» **AIM OF THE EXERCISE**
Transcribe the lines below word for word, omitting the pictures.

» **INPUT**
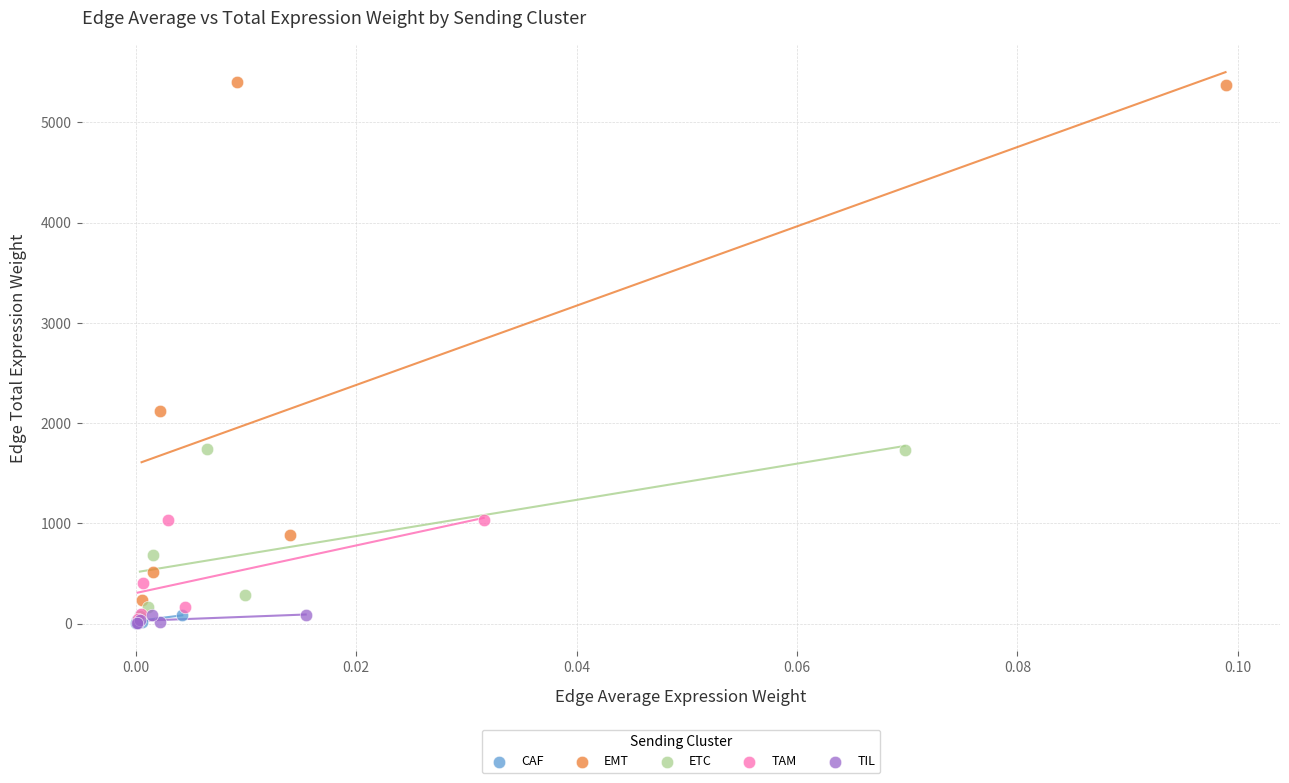

Which series has the widest spread of Y values?

EMT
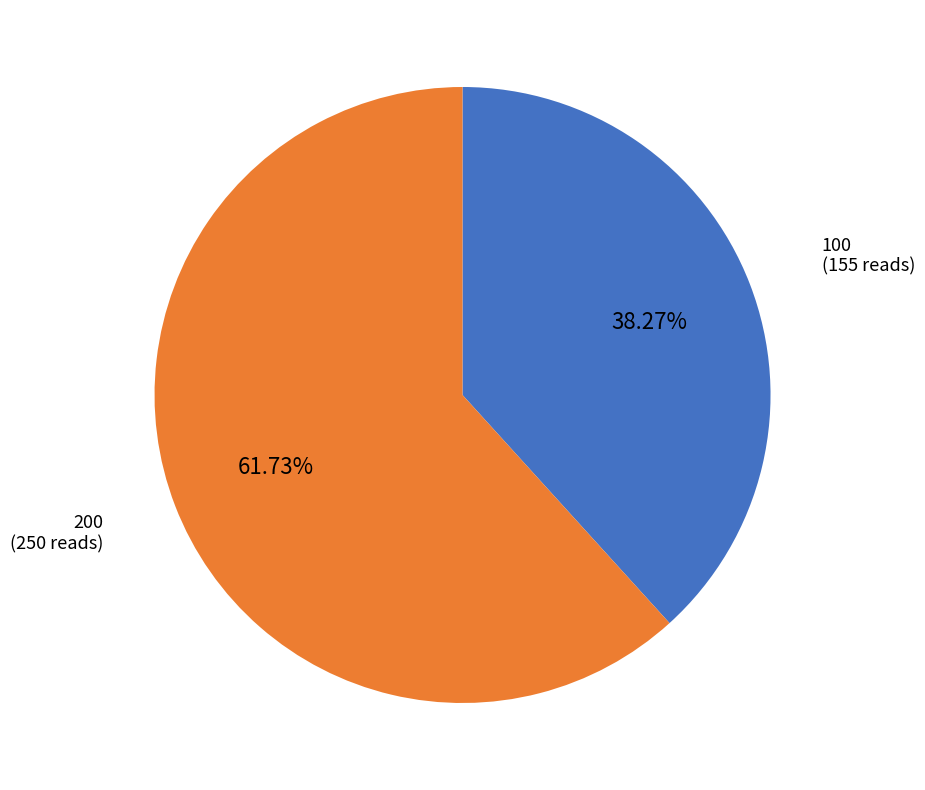

Count the number of slices in the pie.

2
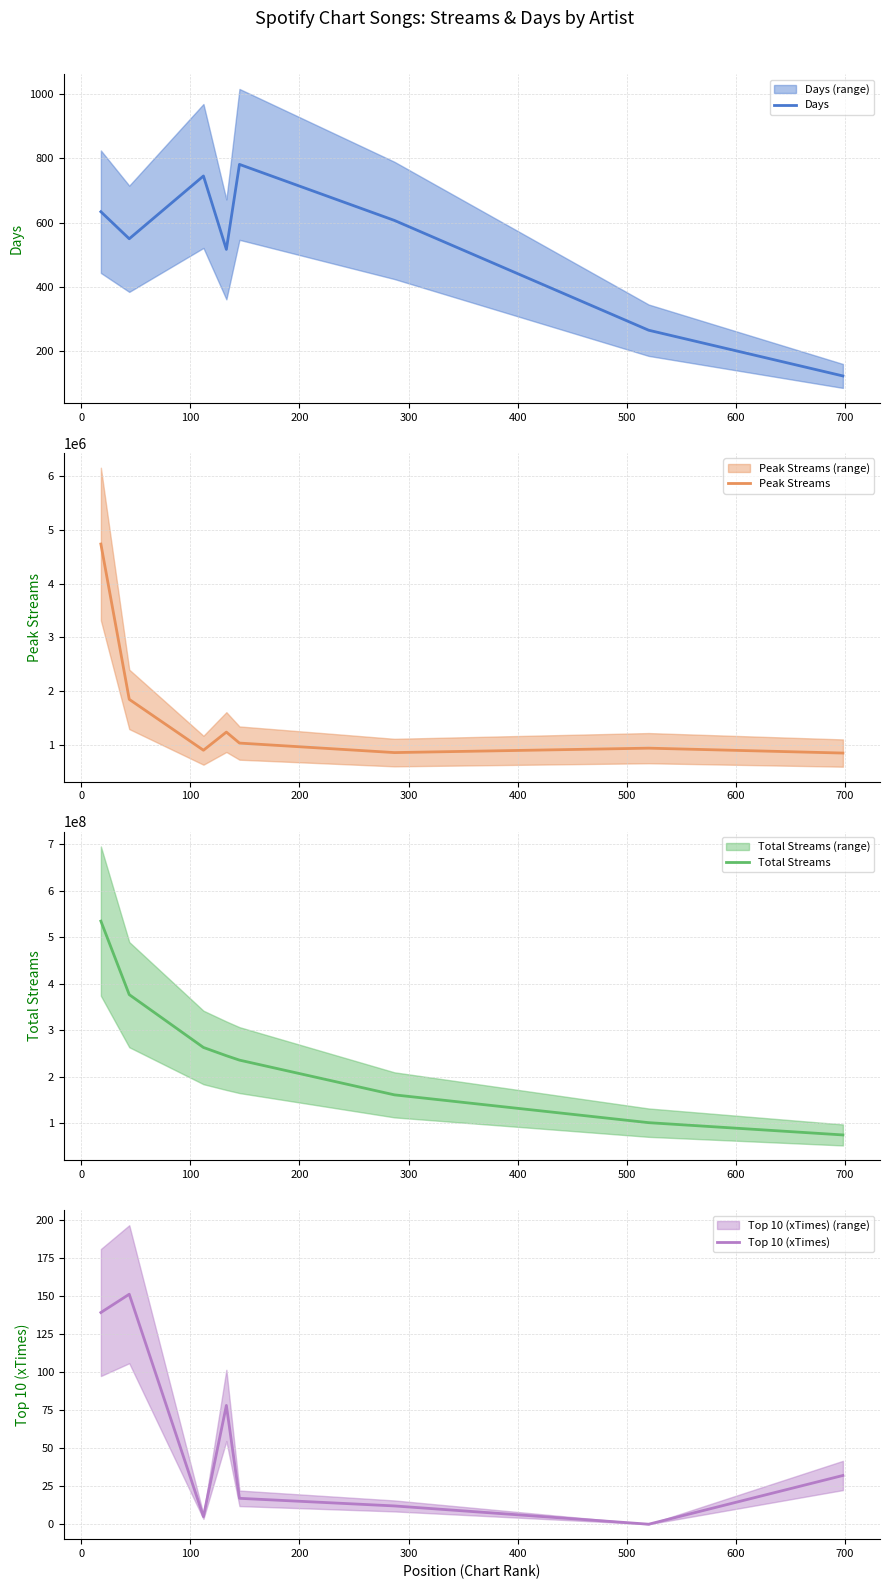

Is this an area chart (filled region under the line)?

No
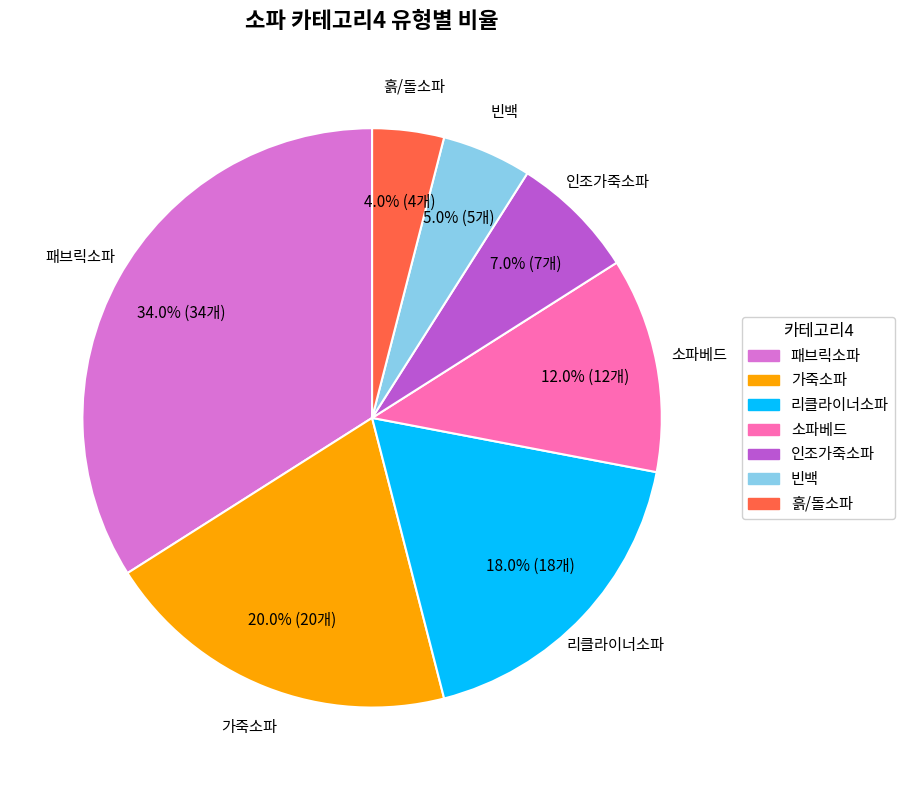

To the nearest percent, what is the difference between the 가죽소파 and 소파베드 slice percentages?

8%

» **RESPONSE**
Which series has the widest spread of Y values?

EMT

Count the number of slices in the pie.

2

Is this an area chart (filled region under the line)?

No

To the nearest percent, what is the difference between the 가죽소파 and 소파베드 slice percentages?

8%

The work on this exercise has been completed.